## EXERCISE DETAILS
Read the data below. Every line holding the string "Wankhade" must be copied.

Revision tracking records:
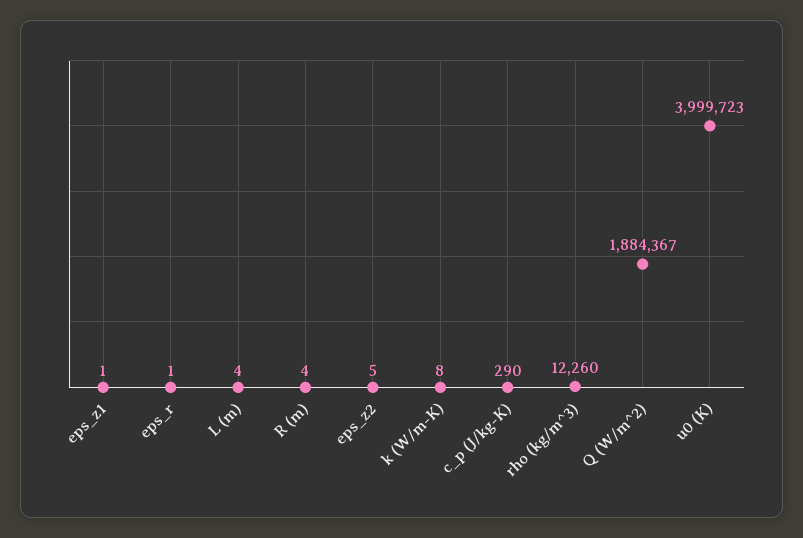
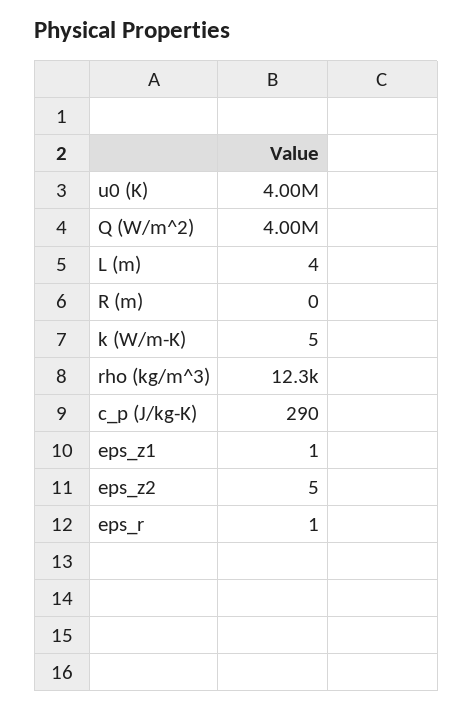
  {
    "eps_z1": 1,
    "eps_r": 1,
    "L (m)": 4,
-   "R (m)": 4,
+   "R (m)": 0,
    "eps_z2": 5,
-   "k (W/m-K)": 8,
+   "k (W/m-K)": 5,
    "c_p (J/kg-K)": 290,
    "rho (kg/m^3)": 12260,
-   "Q (W/m^2)": 1884367,
+   "Q (W/m^2)": 4000000,
    "u0 (K)": 3999723
  }

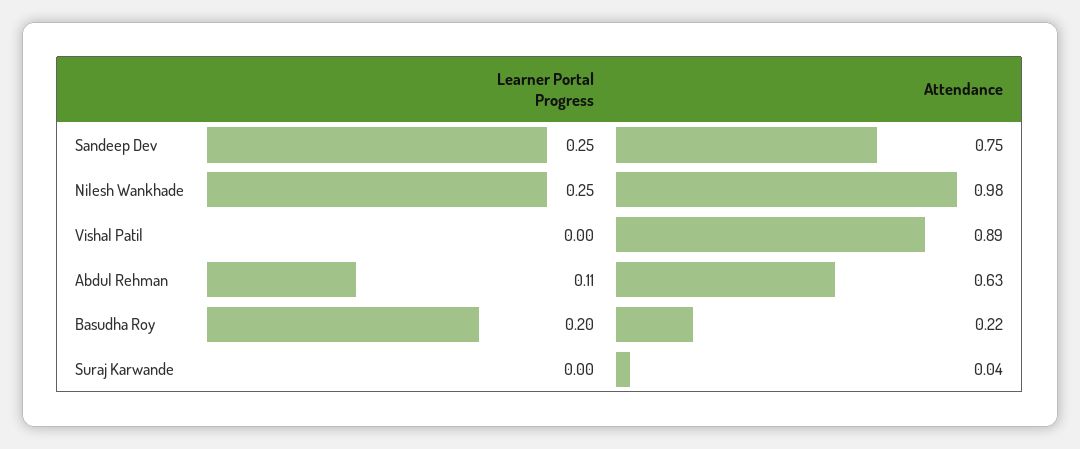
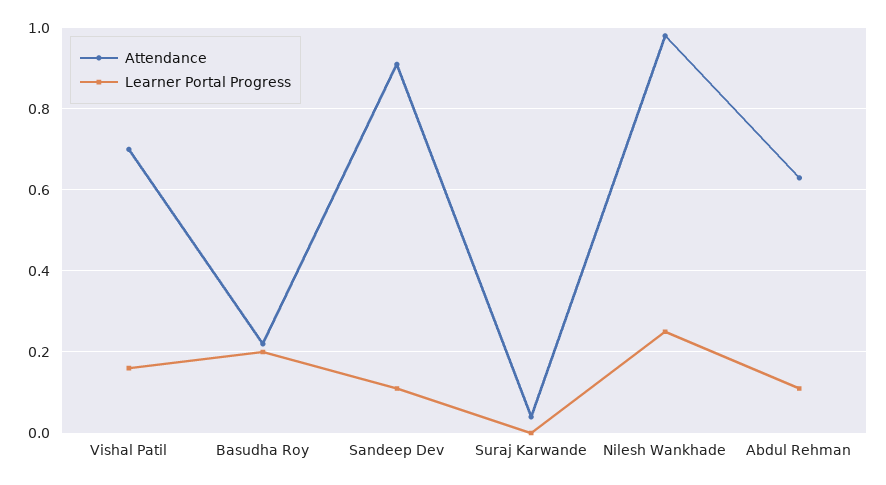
  {
    "Learner Portal Progress": {
-     "Sandeep Dev": 0.25,
+     "Sandeep Dev": 0.1,
      "Nilesh Wankhade": 0.25,
-     "Vishal Patil": 0,
+     "Vishal Patil": 0.15,
      "Abdul Rehman": 0.11,
      "Basudha Roy": 0.2,
      "Suraj Karwande": 0
    },
    "Attendance": {
-     "Sandeep Dev": 0.75,
+     "Sandeep Dev": 0.9,
      "Nilesh Wankhade": 0.98,
-     "Vishal Patil": 0.89,
+     "Vishal Patil": 0.7,
      "Abdul Rehman": 0.63,
      "Basudha Roy": 0.22,
      "Suraj Karwande": 0.04
    }
  }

## TASK RESULT
      "Nilesh Wankhade": 0.25,
      "Nilesh Wankhade": 0.98,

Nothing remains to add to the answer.